As an illustration: new options on 10 million shares, with an exercise price of $15.50 per share, would raise ACAS' assets by $8 million on exercise while increasing the diluted share count by 500,000. Today, this would reduce the estimated diluted NAV from $19.10 per share to just under $18.97, or nearly 1% of NAV. Since the repurchase has been underway, share count has fallen significantly from the authorized share limit, so considerably more authority exists for options grants than the 10 million shares hypothesized above.
For shareholders to get the full benefit of ACAS' share repurchases and portfolio appreciation, management must keep its hands out of the cookie jar. As a sale-of-business transaction approaches, the risk that exiting executives will vote themselves a final bonus on the backs of shareholders gets worse and worse.
Other risks include the possibility of a catastrophe that impacts asset valuations globally, and consequently the "fair value" of ACAS' entire non-cash portfolio. The liquidity crisis of 2008 is an example of such a shock, but a smaller shock could still have a material impact on ACAS' short-term NAV and, consequently, its prospects for sale at the most favorable price.

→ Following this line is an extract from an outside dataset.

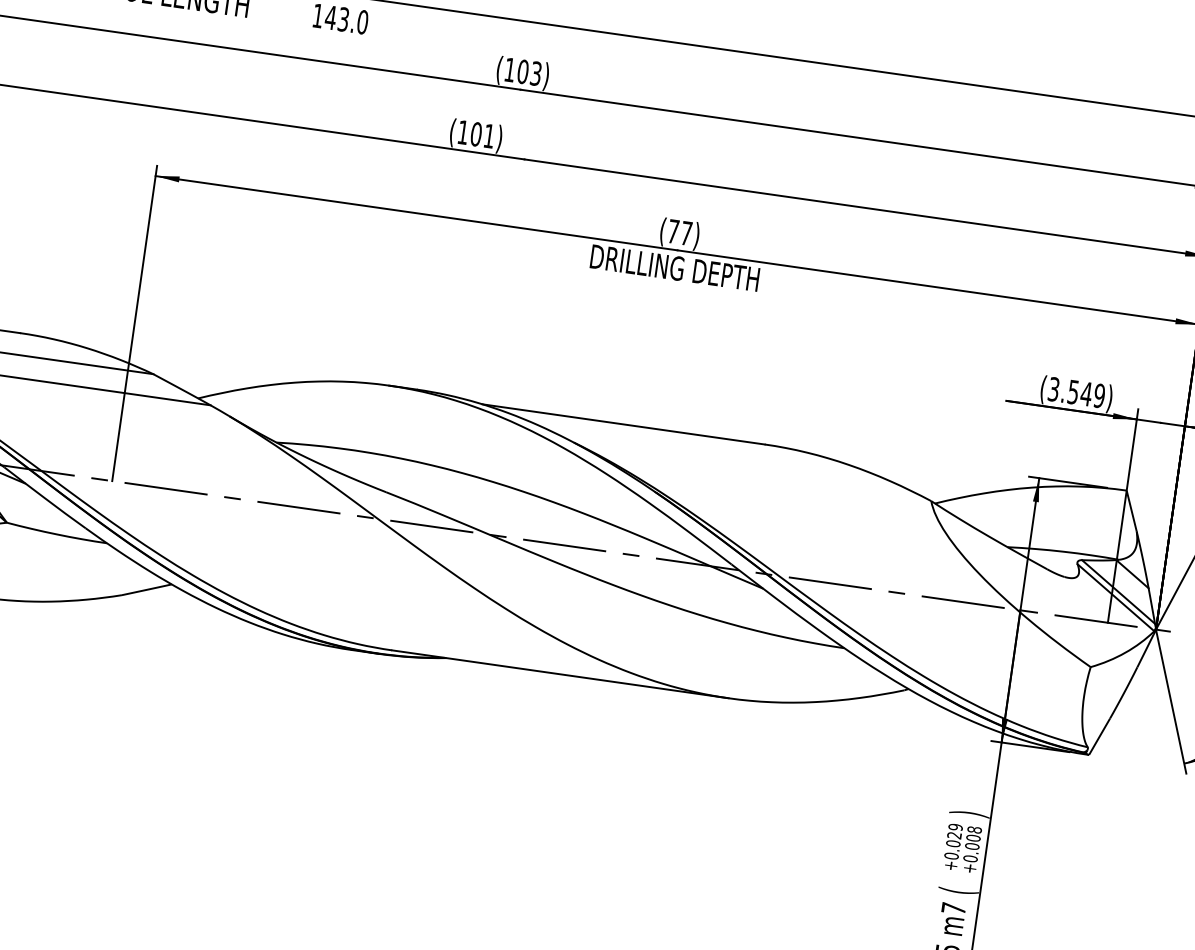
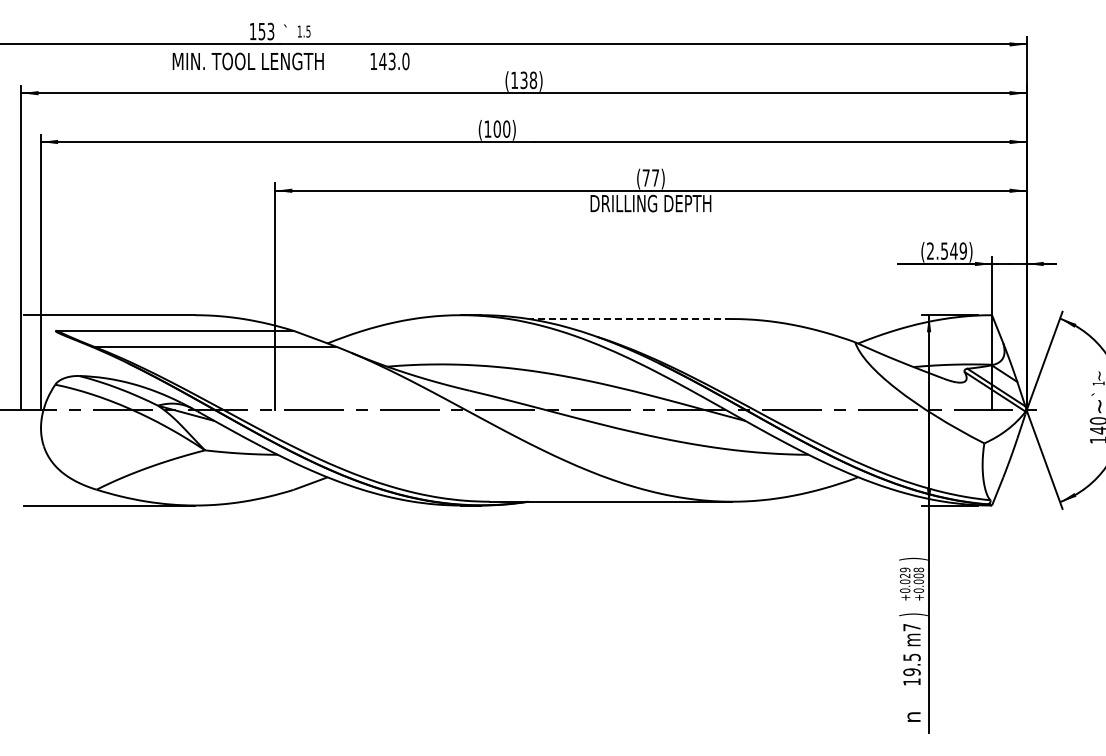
text: (529, 72) -> (528, 80), (103) -> (138)
text: (489, 135) -> (506, 128), (101) -> (100)
text: (1054, 388) -> (930, 250), (3.549) -> (2.549)
line: (623, 425) -> (630, 319), solid -> dashed
text: (958, 890) -> (913, 614), ( -> )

ACAS' significant discount to NAV, coupled with its aggressive repurchasing campaign, offers an immediate and material upside to NAV. Since metrics like operating income and earnings do not capture the effect on NAV of repurchase, NAV continues to be the ideal metric for assessing management's success in improving shareholder value at ACAS. Assuming no new options issuance, it is likely that ACAS' net asset value per share at the time of this article is slightly in excess of $19 per share, or approximately 25% above ACAS' share price (at the time of this writing) of $15.25.
Disclosure: I am/we are long ACAS.
I wrote this article myself, and it expresses my own opinions. I am not receiving compensation for it (other than from Seeking Alpha). I have no business relationship with any company whose stock is mentioned in this article.